The estate did have a gazebo but it's long gone. Here it was in 1890.
Then ... They walk on past the well house, an opportunity for director Hal Ashby to include a sight gag behind them - a doddering vet slowly keels over and does a face plant in the scattered leaves. Irreverent, if not irrelevant. Oblivious, Uncle Victor patters fervently on with his sales pitch.
... and Now, with the help of facelifts the structure is in remarkable condition given its age of 130 years.

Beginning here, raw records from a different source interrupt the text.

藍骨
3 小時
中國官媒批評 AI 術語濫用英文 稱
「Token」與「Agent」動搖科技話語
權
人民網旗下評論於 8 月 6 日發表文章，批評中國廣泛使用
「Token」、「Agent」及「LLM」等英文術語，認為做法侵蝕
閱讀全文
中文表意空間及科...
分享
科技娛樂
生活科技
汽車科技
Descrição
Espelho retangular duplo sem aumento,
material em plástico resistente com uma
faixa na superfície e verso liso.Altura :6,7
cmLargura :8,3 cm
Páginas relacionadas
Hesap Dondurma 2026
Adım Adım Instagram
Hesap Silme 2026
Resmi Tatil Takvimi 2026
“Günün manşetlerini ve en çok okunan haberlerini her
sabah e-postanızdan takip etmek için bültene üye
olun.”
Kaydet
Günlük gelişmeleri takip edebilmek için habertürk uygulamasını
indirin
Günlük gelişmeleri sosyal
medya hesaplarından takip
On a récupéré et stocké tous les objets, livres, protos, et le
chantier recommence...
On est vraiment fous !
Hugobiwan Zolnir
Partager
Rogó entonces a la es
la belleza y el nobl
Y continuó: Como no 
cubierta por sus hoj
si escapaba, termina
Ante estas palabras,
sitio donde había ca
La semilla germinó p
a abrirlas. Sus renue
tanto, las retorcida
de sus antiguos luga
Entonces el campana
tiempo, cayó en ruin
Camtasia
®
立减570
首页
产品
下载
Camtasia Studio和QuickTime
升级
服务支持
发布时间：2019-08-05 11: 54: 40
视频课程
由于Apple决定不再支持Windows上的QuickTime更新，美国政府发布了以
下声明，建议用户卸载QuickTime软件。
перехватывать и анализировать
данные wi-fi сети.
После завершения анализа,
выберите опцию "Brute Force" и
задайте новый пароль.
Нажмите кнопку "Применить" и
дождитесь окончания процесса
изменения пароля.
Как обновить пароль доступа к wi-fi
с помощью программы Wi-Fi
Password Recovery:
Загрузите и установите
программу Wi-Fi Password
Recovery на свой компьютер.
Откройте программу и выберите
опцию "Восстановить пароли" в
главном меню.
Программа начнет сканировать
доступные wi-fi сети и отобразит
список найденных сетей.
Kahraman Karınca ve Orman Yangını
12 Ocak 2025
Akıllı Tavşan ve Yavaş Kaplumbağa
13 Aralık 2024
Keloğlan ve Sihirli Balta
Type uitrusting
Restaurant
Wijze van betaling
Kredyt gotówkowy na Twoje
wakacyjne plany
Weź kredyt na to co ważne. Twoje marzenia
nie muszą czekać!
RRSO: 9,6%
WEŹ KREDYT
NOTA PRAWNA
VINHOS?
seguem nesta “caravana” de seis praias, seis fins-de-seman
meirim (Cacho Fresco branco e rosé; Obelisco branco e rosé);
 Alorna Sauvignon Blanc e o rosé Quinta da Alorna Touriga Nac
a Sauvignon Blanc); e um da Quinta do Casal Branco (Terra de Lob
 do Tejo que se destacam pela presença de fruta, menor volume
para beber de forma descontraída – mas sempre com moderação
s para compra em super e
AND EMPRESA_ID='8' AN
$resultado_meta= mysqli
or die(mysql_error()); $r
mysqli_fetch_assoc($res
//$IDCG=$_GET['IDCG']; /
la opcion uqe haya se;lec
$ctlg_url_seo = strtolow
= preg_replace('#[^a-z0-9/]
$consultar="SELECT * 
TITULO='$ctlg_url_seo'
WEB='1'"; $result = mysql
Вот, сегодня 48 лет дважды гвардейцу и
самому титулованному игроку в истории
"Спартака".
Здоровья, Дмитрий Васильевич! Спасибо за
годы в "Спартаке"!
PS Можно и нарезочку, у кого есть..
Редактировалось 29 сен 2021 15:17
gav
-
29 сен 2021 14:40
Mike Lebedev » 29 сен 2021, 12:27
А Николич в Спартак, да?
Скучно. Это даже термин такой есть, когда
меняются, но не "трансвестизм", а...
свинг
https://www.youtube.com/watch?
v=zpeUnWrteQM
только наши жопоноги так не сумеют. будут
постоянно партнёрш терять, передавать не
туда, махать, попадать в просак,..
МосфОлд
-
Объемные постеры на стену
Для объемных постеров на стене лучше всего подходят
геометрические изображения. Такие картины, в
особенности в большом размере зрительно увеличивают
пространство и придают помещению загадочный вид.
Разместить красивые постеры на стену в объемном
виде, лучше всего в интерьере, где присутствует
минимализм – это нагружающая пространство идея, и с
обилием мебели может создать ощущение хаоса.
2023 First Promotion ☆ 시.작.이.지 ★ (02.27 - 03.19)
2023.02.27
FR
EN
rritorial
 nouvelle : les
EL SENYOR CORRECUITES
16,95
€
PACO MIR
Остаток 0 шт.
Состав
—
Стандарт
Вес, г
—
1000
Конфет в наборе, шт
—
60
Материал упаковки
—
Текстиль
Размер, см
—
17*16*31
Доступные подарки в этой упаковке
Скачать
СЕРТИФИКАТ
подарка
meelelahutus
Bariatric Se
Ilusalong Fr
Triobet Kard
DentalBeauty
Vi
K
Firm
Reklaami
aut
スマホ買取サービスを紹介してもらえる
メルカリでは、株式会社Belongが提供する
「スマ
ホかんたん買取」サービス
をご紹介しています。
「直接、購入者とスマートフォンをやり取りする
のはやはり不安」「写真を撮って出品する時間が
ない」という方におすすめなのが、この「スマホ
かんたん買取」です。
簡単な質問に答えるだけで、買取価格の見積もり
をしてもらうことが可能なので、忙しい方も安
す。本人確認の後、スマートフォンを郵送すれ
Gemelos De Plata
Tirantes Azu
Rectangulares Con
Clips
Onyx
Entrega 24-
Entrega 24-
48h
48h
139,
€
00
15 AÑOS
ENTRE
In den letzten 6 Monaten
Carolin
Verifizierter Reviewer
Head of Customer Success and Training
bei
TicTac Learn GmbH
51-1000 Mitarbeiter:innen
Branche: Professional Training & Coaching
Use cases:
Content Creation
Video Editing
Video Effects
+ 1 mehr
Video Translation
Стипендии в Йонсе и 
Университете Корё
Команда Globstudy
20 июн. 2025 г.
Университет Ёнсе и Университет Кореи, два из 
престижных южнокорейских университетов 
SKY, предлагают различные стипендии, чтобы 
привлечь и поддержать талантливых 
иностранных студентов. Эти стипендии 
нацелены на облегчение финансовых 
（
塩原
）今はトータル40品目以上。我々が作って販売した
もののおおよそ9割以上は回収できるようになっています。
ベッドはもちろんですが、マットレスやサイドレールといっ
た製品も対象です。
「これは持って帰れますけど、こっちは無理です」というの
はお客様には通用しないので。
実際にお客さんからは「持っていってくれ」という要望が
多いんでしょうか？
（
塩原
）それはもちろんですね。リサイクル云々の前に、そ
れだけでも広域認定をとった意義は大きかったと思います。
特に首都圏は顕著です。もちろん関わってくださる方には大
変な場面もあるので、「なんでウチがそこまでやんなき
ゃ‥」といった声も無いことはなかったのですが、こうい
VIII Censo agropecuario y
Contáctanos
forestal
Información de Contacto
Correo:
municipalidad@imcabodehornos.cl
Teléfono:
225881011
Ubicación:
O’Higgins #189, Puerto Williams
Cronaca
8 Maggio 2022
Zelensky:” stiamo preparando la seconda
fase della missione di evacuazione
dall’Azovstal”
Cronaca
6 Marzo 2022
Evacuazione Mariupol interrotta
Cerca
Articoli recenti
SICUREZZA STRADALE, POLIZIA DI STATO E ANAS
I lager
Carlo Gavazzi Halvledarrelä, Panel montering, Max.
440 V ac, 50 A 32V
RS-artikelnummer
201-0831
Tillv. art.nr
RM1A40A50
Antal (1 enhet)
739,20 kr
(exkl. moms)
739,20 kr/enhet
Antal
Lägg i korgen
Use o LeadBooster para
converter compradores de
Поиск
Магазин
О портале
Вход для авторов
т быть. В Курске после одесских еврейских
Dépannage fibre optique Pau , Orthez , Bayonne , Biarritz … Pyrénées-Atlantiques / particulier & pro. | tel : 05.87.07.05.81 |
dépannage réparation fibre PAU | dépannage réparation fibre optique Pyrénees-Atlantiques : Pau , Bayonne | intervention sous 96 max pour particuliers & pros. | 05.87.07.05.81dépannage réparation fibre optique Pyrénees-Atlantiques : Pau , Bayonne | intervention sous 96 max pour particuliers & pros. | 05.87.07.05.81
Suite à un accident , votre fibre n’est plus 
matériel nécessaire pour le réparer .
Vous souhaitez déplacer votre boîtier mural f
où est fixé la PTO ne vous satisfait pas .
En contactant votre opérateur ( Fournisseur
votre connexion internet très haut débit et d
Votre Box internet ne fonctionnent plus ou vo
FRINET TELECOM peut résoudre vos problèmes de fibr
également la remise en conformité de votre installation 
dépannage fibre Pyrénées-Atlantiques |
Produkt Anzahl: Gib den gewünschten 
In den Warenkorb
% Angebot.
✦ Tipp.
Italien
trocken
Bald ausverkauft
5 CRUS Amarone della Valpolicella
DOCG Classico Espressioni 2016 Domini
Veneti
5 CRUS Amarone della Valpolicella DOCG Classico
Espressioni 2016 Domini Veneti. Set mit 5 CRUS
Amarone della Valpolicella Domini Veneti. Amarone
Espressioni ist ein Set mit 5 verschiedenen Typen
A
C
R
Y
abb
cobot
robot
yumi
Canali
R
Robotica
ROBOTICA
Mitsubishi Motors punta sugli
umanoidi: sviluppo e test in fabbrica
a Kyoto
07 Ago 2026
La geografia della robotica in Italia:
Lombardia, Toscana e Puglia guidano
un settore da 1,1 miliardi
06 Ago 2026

Local history buffs will know that Sutro's mansion was the crown atop the estate. Complemented as it was by extensive gardens, statuary, a carriage house, a conservatory, an observatory and a crenellated parapet with spectacular views of the ocean and along the Great Highway, it delivered the highest quality of life for Adolph and his family. Built in the 1880s, the home was demolished in 1939, by then in a state of deterioration, following the death of its last resident, Sutro's daughter Emma.
The mansion enjoyed a westward view down past the parapet to Seal Rocks and the Cliff House, a Victorian-style dining, dancing and entertainment chateau built by Adolph in 1894 (the photo above was taken from the Cliff House). The mammoth structure was destined to be very short-lived; it remarkably survived the 1906 earthquake but, like the original Cliff House before it, burned to the ground a year later. By this time Adolph had died but daughter Emma kept the Cliff House tradition going by replacing it with the third incarnation, a more modest structure sensibly built of concrete.
... and Now, Three's a charm as Emma's Cliff House underwent a number of remodels over the years but is still going strong 110 years on.
To the north was Sutro's Baths, built by Adolph in 1896, viewed here from the estate across Point Lobos Avenue in a 1950s photo.
... and Now, the 70-year-old public bath complex succumbed in 1966 to an arson fire (but not before it was fortuitously used for scenes in the 1958 movie The Lineup). The ruins today are a nostalgic reminder of its grandeur and caught the eye of director Ashby who chose the sprawling, crumbling site for Uncle Victor's next stop.